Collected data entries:
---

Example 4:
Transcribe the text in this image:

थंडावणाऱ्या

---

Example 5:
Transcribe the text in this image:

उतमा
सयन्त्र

» WORK TASK
Each record is to be reproduced exactly as it appears.

» RESPONSE BOX
---

Example 4:
Transcribe the text in this image:

थंडावणाऱ्या

---

Example 5:
Transcribe the text in this image:

उतमा
सयन्त्र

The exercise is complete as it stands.